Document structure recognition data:
== Segment start ==

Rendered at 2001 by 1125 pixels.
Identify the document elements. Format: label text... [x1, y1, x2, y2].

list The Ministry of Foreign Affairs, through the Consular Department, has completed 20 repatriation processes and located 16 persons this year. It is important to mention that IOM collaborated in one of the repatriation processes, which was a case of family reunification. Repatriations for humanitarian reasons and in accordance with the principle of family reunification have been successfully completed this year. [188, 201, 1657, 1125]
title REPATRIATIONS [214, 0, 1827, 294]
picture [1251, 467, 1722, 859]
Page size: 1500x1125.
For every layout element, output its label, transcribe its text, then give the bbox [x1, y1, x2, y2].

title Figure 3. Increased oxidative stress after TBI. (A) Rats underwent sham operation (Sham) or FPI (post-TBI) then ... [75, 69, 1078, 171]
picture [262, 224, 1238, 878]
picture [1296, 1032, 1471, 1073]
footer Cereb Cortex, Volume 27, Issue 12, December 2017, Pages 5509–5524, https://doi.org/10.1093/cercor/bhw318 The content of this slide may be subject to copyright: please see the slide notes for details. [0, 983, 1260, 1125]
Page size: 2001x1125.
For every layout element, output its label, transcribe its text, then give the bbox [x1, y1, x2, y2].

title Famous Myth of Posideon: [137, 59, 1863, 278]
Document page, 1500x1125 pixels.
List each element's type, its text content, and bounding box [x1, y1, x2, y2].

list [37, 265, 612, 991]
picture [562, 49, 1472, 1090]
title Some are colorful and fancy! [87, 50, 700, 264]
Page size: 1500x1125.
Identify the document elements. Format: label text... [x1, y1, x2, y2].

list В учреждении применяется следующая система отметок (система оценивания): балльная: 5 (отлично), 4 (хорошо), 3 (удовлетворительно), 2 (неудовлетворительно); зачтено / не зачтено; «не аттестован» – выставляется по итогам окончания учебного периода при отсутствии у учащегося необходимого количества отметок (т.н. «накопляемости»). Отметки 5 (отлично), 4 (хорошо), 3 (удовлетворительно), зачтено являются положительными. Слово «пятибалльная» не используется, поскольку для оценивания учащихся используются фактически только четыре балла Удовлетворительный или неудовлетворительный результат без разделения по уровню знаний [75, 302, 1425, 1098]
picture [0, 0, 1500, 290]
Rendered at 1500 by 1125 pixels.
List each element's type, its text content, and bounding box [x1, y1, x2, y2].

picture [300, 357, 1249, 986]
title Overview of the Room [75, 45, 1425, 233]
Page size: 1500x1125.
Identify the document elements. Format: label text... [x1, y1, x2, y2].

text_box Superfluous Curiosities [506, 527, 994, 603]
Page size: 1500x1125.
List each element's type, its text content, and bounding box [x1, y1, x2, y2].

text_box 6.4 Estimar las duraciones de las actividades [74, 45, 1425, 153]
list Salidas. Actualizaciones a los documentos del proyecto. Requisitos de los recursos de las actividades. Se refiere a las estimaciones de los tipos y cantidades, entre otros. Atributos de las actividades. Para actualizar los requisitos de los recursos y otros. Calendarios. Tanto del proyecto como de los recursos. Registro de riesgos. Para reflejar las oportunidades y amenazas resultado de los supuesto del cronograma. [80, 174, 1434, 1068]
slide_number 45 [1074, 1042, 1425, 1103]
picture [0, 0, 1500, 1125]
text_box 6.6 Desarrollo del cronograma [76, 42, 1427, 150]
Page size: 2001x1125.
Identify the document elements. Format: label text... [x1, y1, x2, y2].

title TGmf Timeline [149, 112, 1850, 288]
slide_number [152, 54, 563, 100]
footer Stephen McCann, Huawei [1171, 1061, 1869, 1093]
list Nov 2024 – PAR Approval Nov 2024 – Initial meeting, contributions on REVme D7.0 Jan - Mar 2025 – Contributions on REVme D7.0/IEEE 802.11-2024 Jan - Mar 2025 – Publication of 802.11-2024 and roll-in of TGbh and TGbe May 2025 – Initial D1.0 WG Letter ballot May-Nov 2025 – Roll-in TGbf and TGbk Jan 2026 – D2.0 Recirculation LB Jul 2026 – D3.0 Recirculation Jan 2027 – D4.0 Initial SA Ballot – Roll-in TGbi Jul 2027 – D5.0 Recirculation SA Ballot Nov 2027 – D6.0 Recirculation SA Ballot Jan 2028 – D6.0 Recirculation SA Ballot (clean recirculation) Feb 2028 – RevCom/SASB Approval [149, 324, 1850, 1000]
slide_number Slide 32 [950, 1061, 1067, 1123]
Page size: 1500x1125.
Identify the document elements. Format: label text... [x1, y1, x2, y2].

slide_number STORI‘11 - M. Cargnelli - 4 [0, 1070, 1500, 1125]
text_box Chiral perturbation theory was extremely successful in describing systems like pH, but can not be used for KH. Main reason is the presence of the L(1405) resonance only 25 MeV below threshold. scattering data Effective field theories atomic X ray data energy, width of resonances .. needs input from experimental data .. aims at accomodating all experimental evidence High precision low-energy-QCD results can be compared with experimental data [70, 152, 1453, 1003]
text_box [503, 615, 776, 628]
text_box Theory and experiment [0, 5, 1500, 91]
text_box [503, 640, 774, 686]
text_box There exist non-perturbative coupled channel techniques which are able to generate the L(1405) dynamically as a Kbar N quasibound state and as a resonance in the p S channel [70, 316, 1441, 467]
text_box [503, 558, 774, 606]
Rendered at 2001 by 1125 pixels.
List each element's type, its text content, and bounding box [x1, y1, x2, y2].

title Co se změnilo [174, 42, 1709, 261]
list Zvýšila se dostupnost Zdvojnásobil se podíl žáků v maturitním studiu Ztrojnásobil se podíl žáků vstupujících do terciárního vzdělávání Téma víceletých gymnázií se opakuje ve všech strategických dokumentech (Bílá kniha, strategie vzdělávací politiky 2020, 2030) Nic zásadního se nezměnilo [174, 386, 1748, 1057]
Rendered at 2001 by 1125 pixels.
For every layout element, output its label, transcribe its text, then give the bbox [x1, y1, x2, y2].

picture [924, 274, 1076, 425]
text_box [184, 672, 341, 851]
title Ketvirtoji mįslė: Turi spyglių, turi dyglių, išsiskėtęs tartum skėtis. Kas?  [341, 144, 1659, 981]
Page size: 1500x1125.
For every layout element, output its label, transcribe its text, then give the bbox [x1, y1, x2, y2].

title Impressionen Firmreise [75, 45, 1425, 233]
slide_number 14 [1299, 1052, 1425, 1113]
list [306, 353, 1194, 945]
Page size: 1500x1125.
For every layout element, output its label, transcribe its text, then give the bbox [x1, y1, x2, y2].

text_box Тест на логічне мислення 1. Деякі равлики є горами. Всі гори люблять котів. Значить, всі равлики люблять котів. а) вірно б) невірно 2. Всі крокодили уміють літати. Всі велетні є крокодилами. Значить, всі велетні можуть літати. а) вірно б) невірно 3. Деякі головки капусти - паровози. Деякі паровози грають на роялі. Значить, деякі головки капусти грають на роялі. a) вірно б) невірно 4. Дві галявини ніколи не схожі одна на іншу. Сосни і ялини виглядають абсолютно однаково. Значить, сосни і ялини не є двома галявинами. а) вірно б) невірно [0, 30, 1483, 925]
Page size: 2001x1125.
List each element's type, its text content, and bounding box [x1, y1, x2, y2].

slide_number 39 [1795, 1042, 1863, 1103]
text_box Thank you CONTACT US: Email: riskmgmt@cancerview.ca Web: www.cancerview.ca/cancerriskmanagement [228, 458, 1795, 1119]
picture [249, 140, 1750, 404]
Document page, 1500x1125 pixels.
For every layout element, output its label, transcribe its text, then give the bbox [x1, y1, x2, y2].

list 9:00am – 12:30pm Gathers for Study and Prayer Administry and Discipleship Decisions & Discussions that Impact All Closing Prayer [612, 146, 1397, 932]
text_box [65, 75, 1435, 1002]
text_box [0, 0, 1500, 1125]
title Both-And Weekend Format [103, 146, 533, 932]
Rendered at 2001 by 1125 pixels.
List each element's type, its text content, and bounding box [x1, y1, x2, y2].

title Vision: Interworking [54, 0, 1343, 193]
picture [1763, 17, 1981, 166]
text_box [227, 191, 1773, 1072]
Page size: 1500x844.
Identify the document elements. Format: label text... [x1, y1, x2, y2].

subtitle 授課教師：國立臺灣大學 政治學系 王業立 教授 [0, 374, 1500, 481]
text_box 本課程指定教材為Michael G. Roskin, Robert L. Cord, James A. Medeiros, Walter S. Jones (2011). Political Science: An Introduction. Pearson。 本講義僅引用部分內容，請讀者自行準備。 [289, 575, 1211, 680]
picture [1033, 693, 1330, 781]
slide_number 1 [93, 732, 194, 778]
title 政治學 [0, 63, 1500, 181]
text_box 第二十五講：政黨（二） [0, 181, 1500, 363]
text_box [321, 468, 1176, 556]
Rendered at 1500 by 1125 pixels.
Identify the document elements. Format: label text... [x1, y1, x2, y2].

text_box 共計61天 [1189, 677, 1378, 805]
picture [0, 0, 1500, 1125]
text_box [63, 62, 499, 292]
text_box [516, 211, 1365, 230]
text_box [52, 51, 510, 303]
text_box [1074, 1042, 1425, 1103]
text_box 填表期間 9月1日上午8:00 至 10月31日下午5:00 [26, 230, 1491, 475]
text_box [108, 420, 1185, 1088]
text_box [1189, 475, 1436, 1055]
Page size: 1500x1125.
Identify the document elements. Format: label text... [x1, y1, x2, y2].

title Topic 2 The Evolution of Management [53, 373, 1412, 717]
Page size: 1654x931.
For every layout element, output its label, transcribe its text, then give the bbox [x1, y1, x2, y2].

== Segment end ==

**DIRECTIONS FOR THIS TASK**
Only the lines from the one with "text_box [321, 468, 1176, 556]" through the end of the records above are to be copied, exactly as written.

**OUTPUT OF THE TASK**
text_box [321, 468, 1176, 556]
Rendered at 1500 by 1125 pixels.
Identify the document elements. Format: label text... [x1, y1, x2, y2].

text_box 共計61天 [1189, 677, 1378, 805]
picture [0, 0, 1500, 1125]
text_box [63, 62, 499, 292]
text_box [516, 211, 1365, 230]
text_box [52, 51, 510, 303]
text_box [1074, 1042, 1425, 1103]
text_box 填表期間 9月1日上午8:00 至 10月31日下午5:00 [26, 230, 1491, 475]
text_box [108, 420, 1185, 1088]
text_box [1189, 475, 1436, 1055]
Page size: 1500x1125.
Identify the document elements. Format: label text... [x1, y1, x2, y2].

title Topic 2 The Evolution of Management [53, 373, 1412, 717]
Page size: 1654x931.
For every layout element, output its label, transcribe its text, then give the bbox [x1, y1, x2, y2].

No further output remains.